GALNT6 initiates mucin-type O-glycosylation and is critical for post-translational processing of glycoproteins and their stability35. A previous study reports that GALNT6 O-glycosylates and stabilizes Mucin 1 (MUC1), regulating the EMT process in breast cancer cells25. In addition, GALNT6 enhances transformational potentials and invasiveness of breast cancer cells by O-glycosylation of fibronectin36. Furthermore, GALNT6 is essential in O-glycosylation and stabilization of Mucin 4 protein, and critical for the EMT process in pancreatic cancer37. Not all substrates of GALNT6 have been defined, a recent report indicates that GRP78 is one of the substrates in breast cancer cells24, but it is unclear whether GALNT6 can O-glycosylate GRP78 to regulate the EMT process in lung adenocarcinoma cells. In this study, we found that GALNT6 O-glycosylated and stabilized GRP78, and enhanced the activation of MEK/ERK signaling in lung adenocarcinoma cells. GALNT6 directly interacted with GRP78 and its over-expression upregulated GRP78 and enhanced MEK1/2 and ERK1/2 phosphorylation and EMT in lung adenocarcinoma cells. These data are in agreement with previous reports38,39,40 and indicate that GRP78 positively regulates the invasion and metastasis of malignant tumors. It is possible that the upregulated GRP78 may promote MMP-2, MMP-9 and uPA expression to increase ECM degradation, leading to cancer cell invasion38. Alternatively, GRP78 over-expression may enhance TGF-β/Smad2/3 signaling to promote EMT33.These, together O-glycosylation and stabilization of fibronectin and other substrates, may contribute to the effect of GALNT6 and GRP78 on EMT and metastasis of lung adenocarcinoma25,26,35,36,37,38,39,40. Therefore, GALNT6-GRP78-MEK1/2/ERK1/2 signaling regulates EMT and metastasis of lung adenocarcinoma.

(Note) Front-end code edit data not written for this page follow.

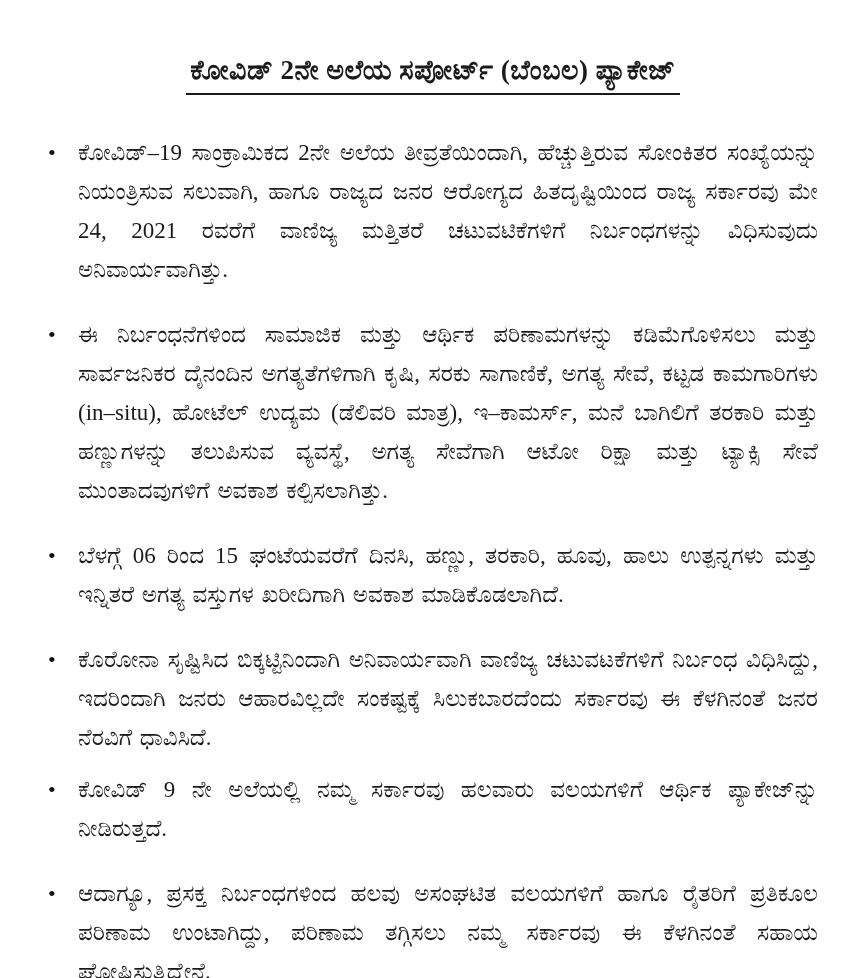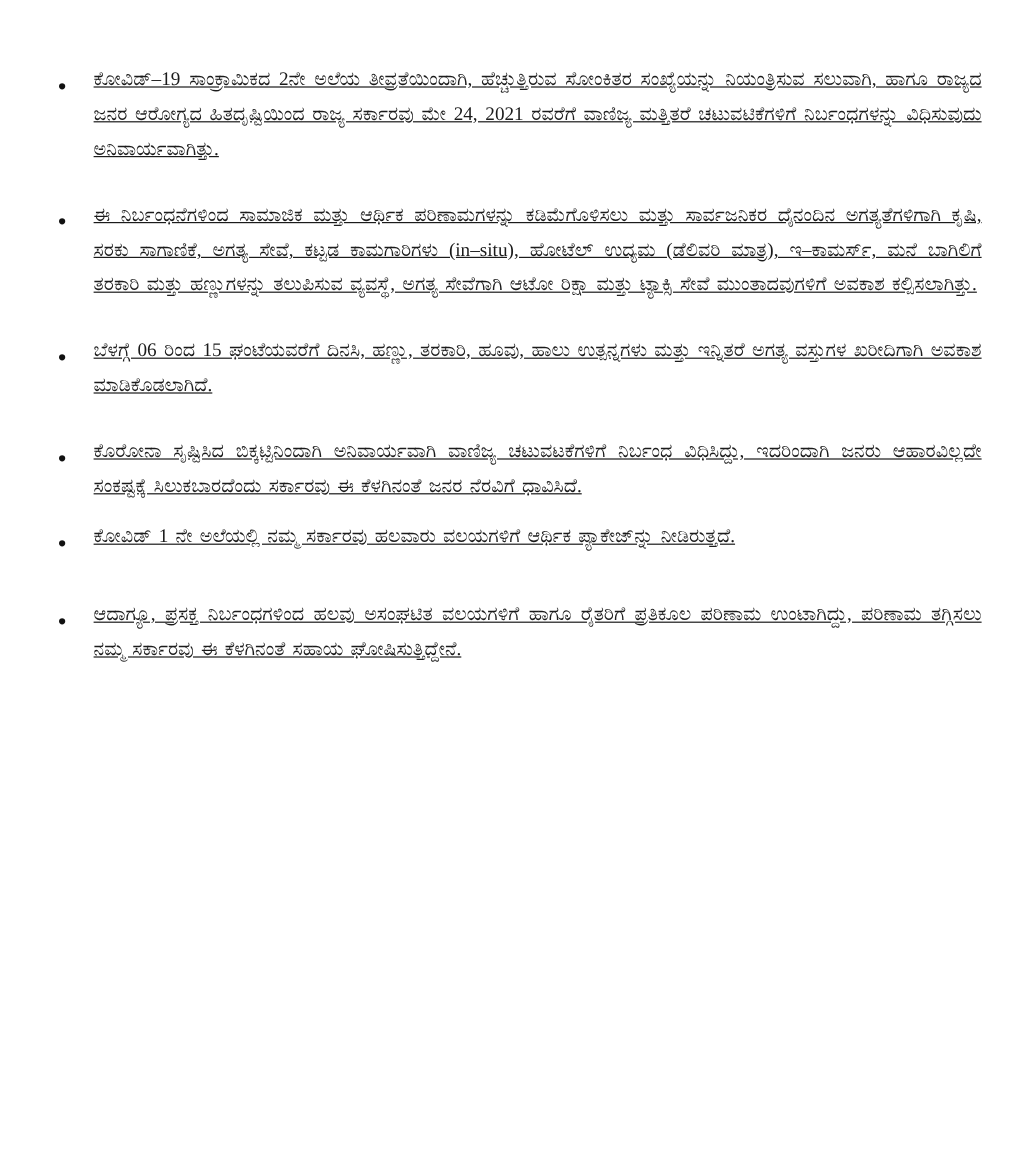"ಕೋವಿಡ್ 2ನೇ ಅಲೆಯ ಸಪೋರ್ಟ್ (ಬೆಂಬಲ)" div.title-wrap { html: none -> <div> <span>ಕೋವಿಡ್ 2ನೇ ಅಲೆಯ ಸಪೋರ್ಟ್ (ಬೆಂಬಲ) ಪ್ಯಾಕೇಜ್</span> </div> }
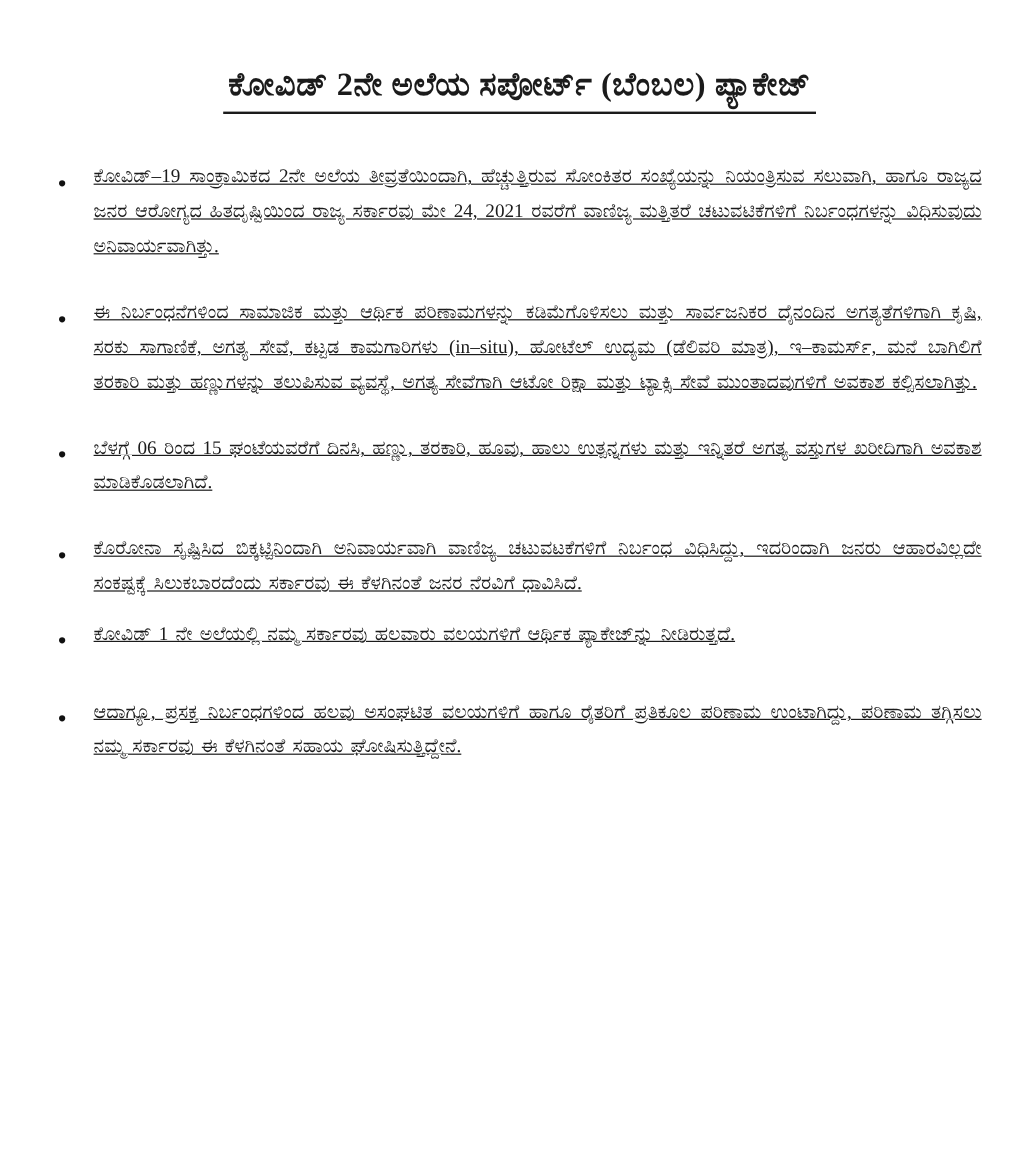"ಕೋವಿಡ್–19 ಸಾಂಕ್ರಾಮಿಕದ 2ನೇ ಅಲೆಯ" .bullet-text { font-size: 16px -> 23px; line-height: 29px -> 39px; text-decoration: underline -> none }
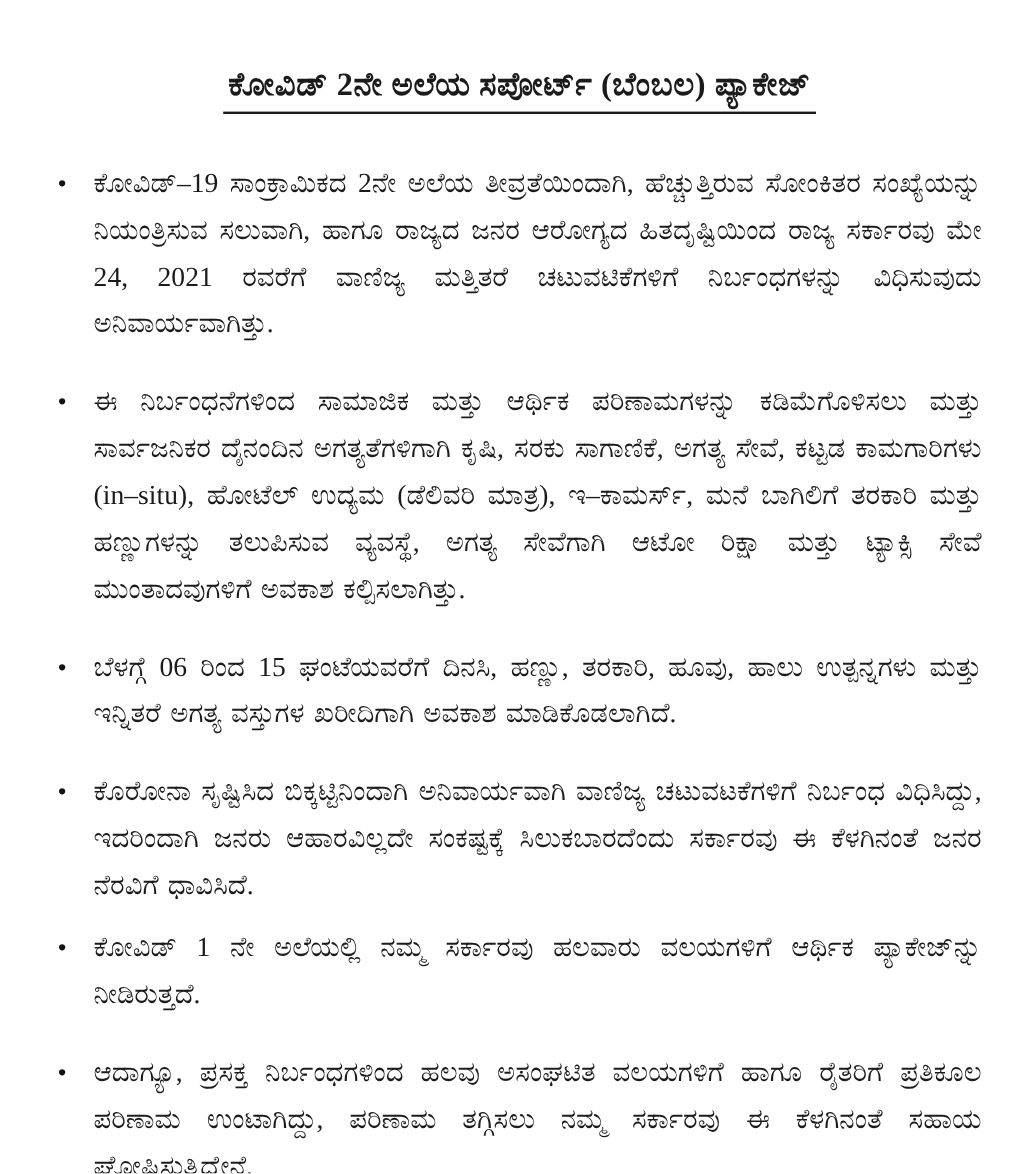"ಕೋವಿಡ್ 1 ನೇ ಅಲೆಯಲ್ಲಿ ನಮ್ಮ" span.bullet-text { text: 1 -> 9 }
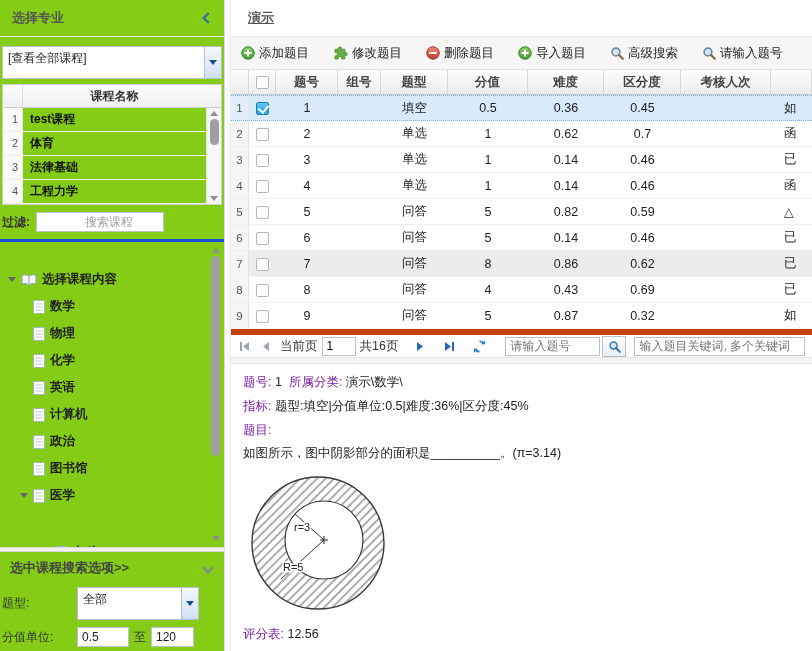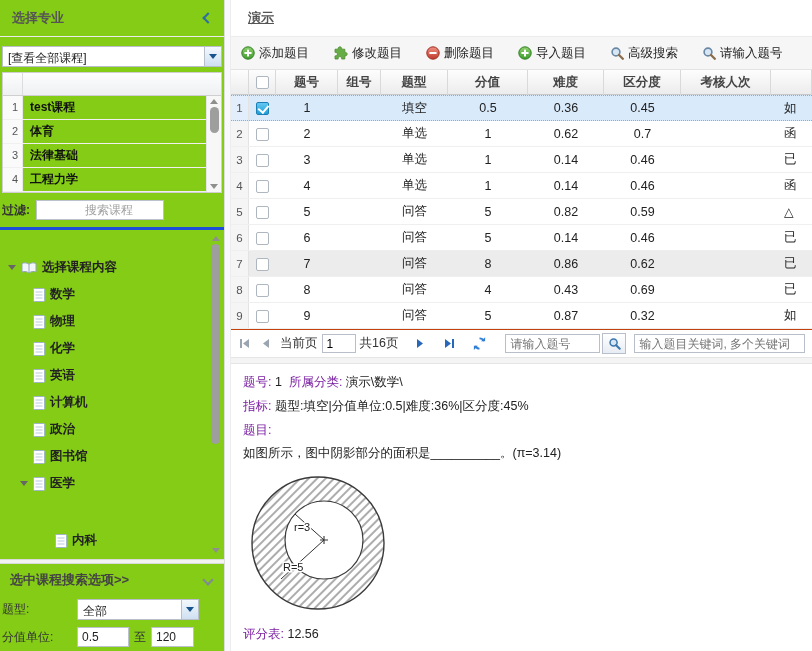"[查看全部课程]" .combo { height: 21px -> 33px }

However, our current study does have some limitations. Firstly, the clinical sample size was relatively smaller, particularly for the lack of sufficient numbers of samples with distant metastasis. Secondly, the effects of GALNT6 silencing appeared to be greater than those of GRP78 silencing, which may stem from GALNT6 O-glycosylating other substrates. Conceivably, further identification of new substrates of GALNT6 is necessary to clarify the roles of GALNT6 in metastasis of lung adenocarcinoma.